DarkOz, you didn’t address Bill’s main argument that Alec was “in charge” so responsible for the deplorable conditions that led to the gun having live rounds.
link to original post



I didn't want to repeat myself. I explained it on page one of this thread.

Here is what I wrote if you missed it:

Quote: darkoz

As someone with film experience I understand how confusing the roles of different players are on a film set.

Alec Baldwin as producer. The producer is the guy who raises financing. Many producers don't even appear on set. Alec Baldwin wanted this show produced so he could have a plum role and was instrumental in raising the finances

Raising finances is almost never putting up the producers own money. Usually it means convincing the studio to invest. A producer doesn't own the film rights in this situation, the studio does.

As you can see it's not as simple as a store owners responsibility because he created his storefront.

The producer usually hires the Line producer. Line producer is in charge of everyday working on the sets. Scheduling, hires etc and would have been who probably hired the armourer

As noted someone has already copped a plea. That was the assistant director. The assistant director is the "tyrant" on set who screams at everyone to be prepared for each shot. His role is to make everyone be prepared simultaneously which is more difficult than it sounds. From temperamental actors, EFX crew having trouble with props, sound crews that can't get their mikes situated because the camera operator wants a crazy circular shot etc.

The assistant director was in charge of inspecting the prop gun for safety on the set. He apparently didn't check the gun properly and was also in charge during two other misfire incidents on this set so it's understandable he took a plea.

So who hired the assistant director? Usually it's the director and not the producer. Directors strike a repoir with AD's who keep their set running smoothly. And AD(Assistant Director) is the step before Director. Many of today's directors did their own stints as AD so they feel a certain camaraderie.

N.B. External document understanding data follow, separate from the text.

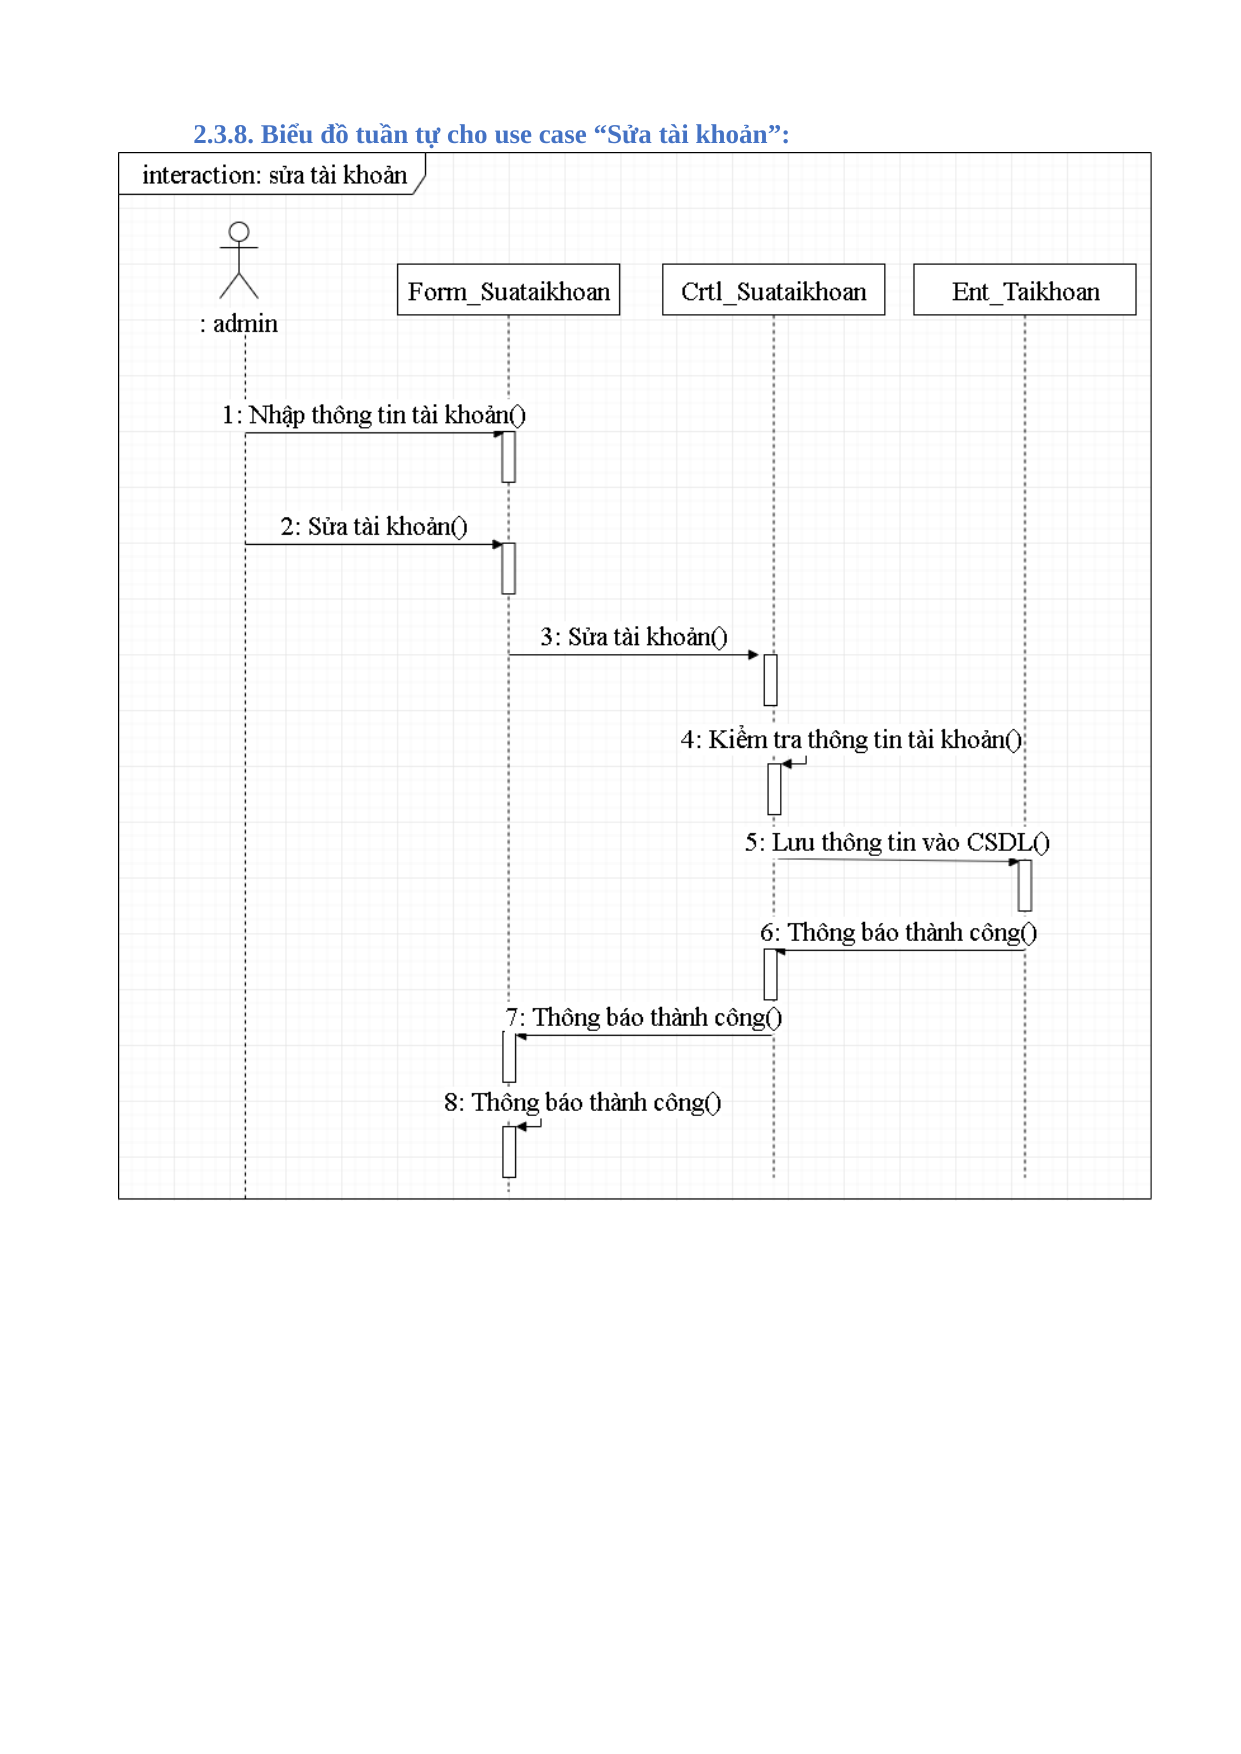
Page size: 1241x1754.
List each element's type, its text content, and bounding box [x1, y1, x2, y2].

picture [118, 152, 1152, 1201]
subtitle 2.3.8. Biểu đồ tuần tự cho use case “Sửa tài khoản”: [118, 118, 1152, 149]
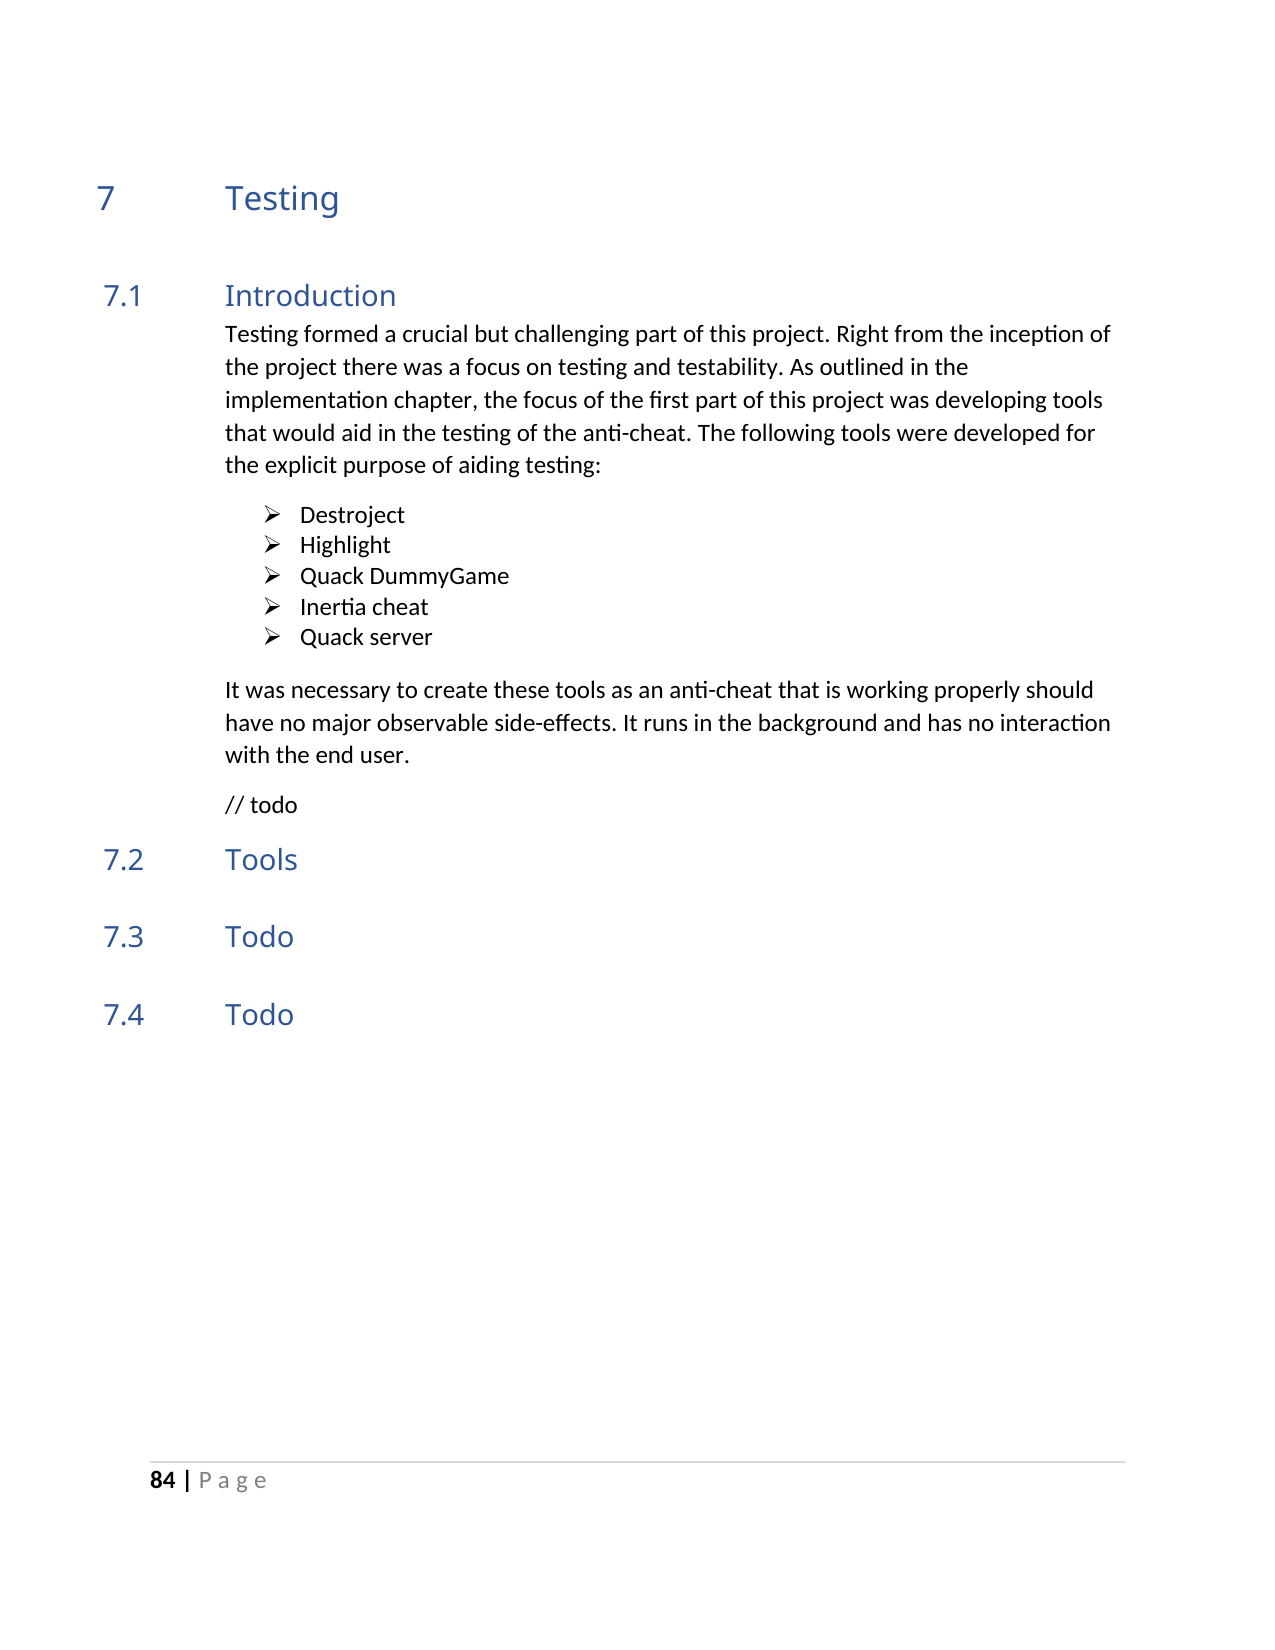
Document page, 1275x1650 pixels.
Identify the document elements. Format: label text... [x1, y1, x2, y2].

list Quack DummyGame [262, 560, 1125, 591]
subtitle 7.2 Tools [103, 839, 1125, 878]
list Quack server [262, 621, 1125, 652]
subtitle 7.1 Introduction [103, 275, 1125, 315]
list Inertia cheat [262, 591, 1125, 621]
text It was necessary to create these tools as an anti-cheat that is working properly should have no major observable side-effects. It runs in the background and has no interaction with the end user. [225, 674, 1125, 770]
subtitle 7.4 Todo [103, 994, 1125, 1033]
list Destroject [262, 499, 1125, 530]
text Testing formed a crucial but challenging part of this project. Right from the inception of the project there was a focus on testing and testability. As outlined in the implementation chapter, the focus of the first part of this project was developing tools that would aid in the testing of the anti-cheat. The following tools were developed for the explicit purpose of aiding testing: [225, 318, 1125, 480]
list Highlight [262, 530, 1125, 560]
subtitle 7.3 Todo [103, 916, 1125, 956]
text // todo [225, 789, 1125, 820]
subtitle Testing [150, 175, 1125, 220]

So who hired the director that hired the assistant director? Most likely the studio which would want confidence their money is in good hands

Of course situations may be different in each Production and budget level

But you begin to see why simply pointing the finger at the producer because he sounds like he is in charge of the film is not the simple task it seems
link to original post



To add to that once the studio is behind the project they can still change their minds and pull the financing. That would put the film into turnaround. The producer (in this case Alec Baldwin) has no input into that.

Turnaround is bad. The producer has to shop the film anew to other studios BUT the rights are still with the original studio. If the producer convinces another studio to come onboard then they have to cover the costs already incurred by the initial studios (basically buying the rights at cost as the initial studios isn't going to lose money already invested).

It's a complicated business but definitely saying the producer owns the property and is in charge isn't anywhere near the truth.

Of course there are lots of different scenarios. For example Tyler Perry was so frustrated that he created his own studio and has nearly 100% control over his projects. If this was a Tyler Perry film I actually would be inclined to agree with Bill on the producer responsibility issue.

Finally just to show how complicated the "producer issue" is there are several producers on most films. Alec Baldwin just happens to be the celebrity producer.